Statistical model predicts with high accuracy play-calling tendency of NFL teams
If a defensive coordinator of a National Football League (NFL) team could predict with high accuracy whether their team's opponent will call a pass or run play during a game, he would become a rock star in the league and soon be a head coach candidate.
William Burton, an industrial engineering student who is minoring in statistics at North Carolina State University (NCSU), and collaborator Michael Dickey, a statistics major who graduated from NCSU in May, have built a statistical model that predicts the play-calling tendency of NFL teams with high accuracy. Burton today presented the model at a session during the 2015 Joint Statistical Meetings (JSM 2015) in Seattle.
Their model, which correctly called run and pass plays at a high rate when tested using play-by-play data from actual NFL games, could be used by casual fans and even NFL defensive coordinators during real games to predict their opponent's next play.
"A valuable skill for NFL coaches is to be able to anticipate whether the opposing team will call a pass or run play. If the offensive play type can be predicted—say a pass—the defensive coordinator can call a blitz or coverage play to gain an advantage," explained Burton during his presentation.

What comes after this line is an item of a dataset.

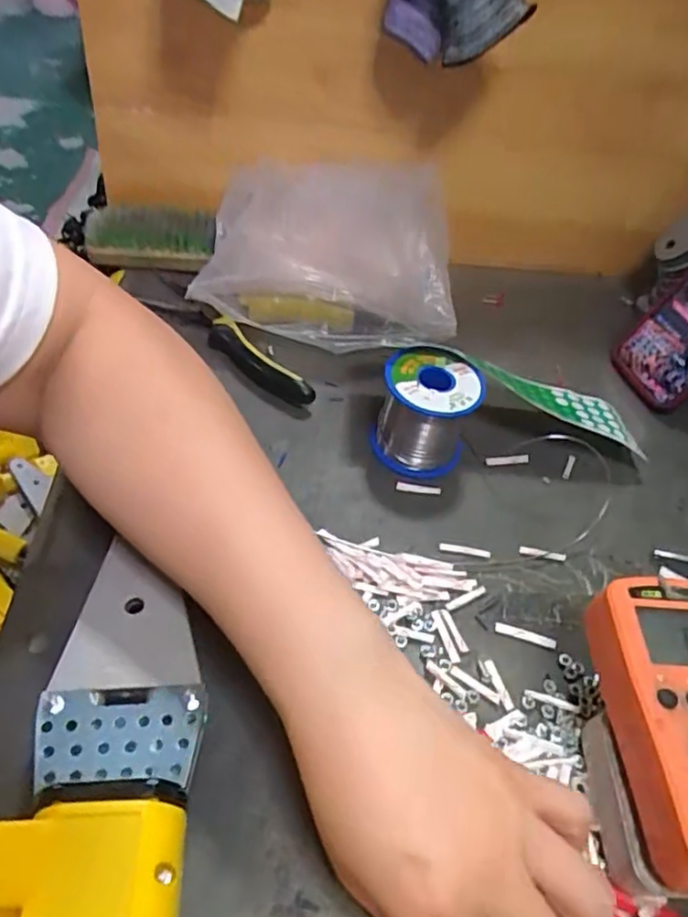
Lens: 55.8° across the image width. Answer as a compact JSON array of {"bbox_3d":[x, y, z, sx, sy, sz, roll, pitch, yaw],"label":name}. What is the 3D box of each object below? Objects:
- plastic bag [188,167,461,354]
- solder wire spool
[{"bbox_3d":[-0.014,-0.162,0.525,0.201,0.096,0.129,0,48,-7],"label":"plastic bag"},{"bbox_3d":[0.055,-0.032,0.445,0.064,0.062,0.061,16,48,8],"label":"solder wire spool"}]

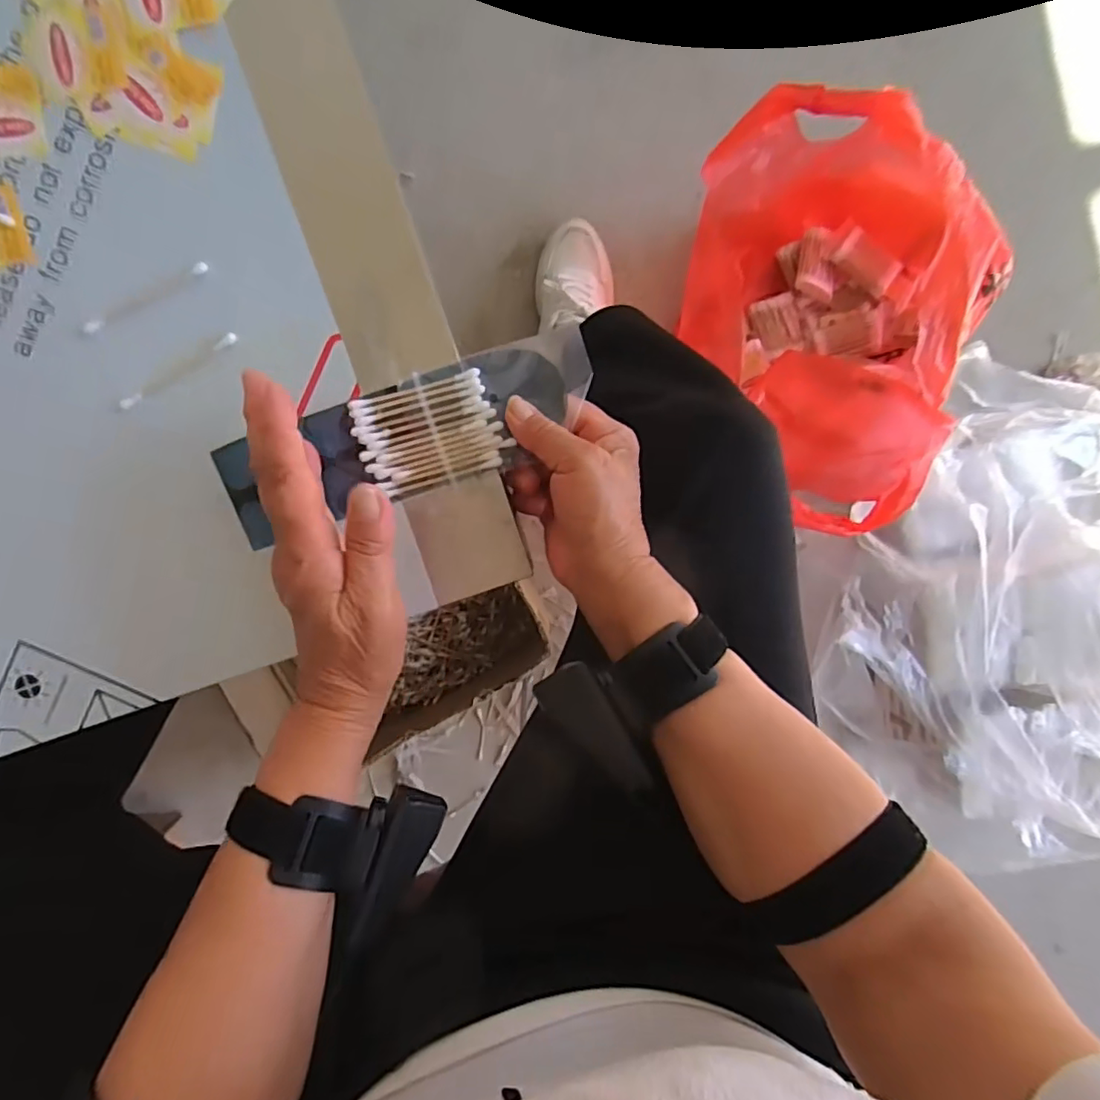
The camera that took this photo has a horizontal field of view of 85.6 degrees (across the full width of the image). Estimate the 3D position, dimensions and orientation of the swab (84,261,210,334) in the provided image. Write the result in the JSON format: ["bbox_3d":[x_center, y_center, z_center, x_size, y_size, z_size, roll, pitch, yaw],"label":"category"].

Burton and Dickey used 2000 through 2014 NFL play-by-play data from ArmChair Analysis to conduct an initial analysis of the probability of a pass in a NFL game. This analysis revealed that pass probability in NFL games has risen by more than 2 percentage points from 54.4% during the 2000 season to 56.7% during the 2014 season. Armed with this information, they determined the model should be developed using data from the 2011-2014 seasons.
Next, they had to decide which factors most influence an offensive team's play selection. These include yards to go, the play down (first, second, third or fourth), time remaining, point differential, offensive points, defensive points, interaction between yards to go and down, cumulative number of fumbles, cumulative number of interceptions, field position, timeouts remaining for the offense, timeouts remaining for the defense and yards gained on the previous plays. They considered many other variables, such as play lag (what had occurred on the previous play) and current weather conditions (precipitation/wind speed), but found they did not have a significant effect on play-calling.
Burton and Dickey then developed logistic regression and random forest models using the ArmChair Analysis play-by-play data seasons to predict future play types. While building the logistic regression model, they determined separate models needed to be created for each quarter of a game because the behavior of the selected variables change by quarter. For example, if a team is losing in the fourth quarter, it is much more likely to throw a pass, while the winning team is less likely to call a pass play. Conversely, in the first quarter, point differential has no benefit to predicting play type.
Each quarter has its own quirks that are not picked up if modeled together. As a result, six unique logistic regression models were created—one each for the first quarter, second quarter, third quarter, fourth quarter winning, fourth quarter losing and fourth quarter tied.
To test their model, Burton and Dickey randomly selected 20 games from completed NFL seasons. The model's best result was correctly predicting 91.6% of plays in a 2014 game between the Jacksonville Jaguars and Dallas Cowboys, with the average prediction accuracy over all 20 games 75%.
The following is a list of five games with the highest prediction accuracy rates from the 20 tested. (Note: Only pass or runs plays are included; punts and field goal attempts are not included.)
2014 Dallas Cowboys at Jacksonville Jaguars
- Total # of Plays: 119
- Total # of Plays Correctly Predicted: 109
- Total # of Plays Incorrectly Predicted: 10
- Percent of Plays Correctly Predicted: 91.6%
2013 Baltimore Ravens at Denver Broncos
- Total # of Plays: 148
- Total # of Plays Correctly Predicted: 134
- Total # of Plays Incorrectly Predicted: 14
- Percent of Plays Correctly Predicted: 90.5%
2011 New York Giants at New England Patriots
- Total # of Plays: 128
- Total # of Plays Correctly Predicted: 109
- Total # of Plays Incorrectly Predicted: 19
- Percent of Plays Correctly Predicted: 85.16%
2014 New England Patriots at Seattle Seahawks (Super Bowl XLIX)
- Total # of Plays: 121
- Total # of Plays Correctly Predicted: 96
- Total # of Plays Incorrectly Predicted: 25
- Percent of Plays Correctly Predicted: 79.33%
2013 Arizona Cardinals at St. Louis Rams
- Total # of Plays: 107
- Total # of Plays Correctly Predicted: 84
- Total # of Plays Incorrectly Predicted: 23
- Percent of Plays Correctly Predicted: 78.50%
Now that the final model has been constructed and successfully tested, Burton and Dickey have created an interactive visualization using the R Shiny package. This visualization is an intuitive and easily interpretable tool individuals—from the casual fan to perhaps NFL coaches—can use to make real-time decisions based on current game conditions, explained Burton during his presentation.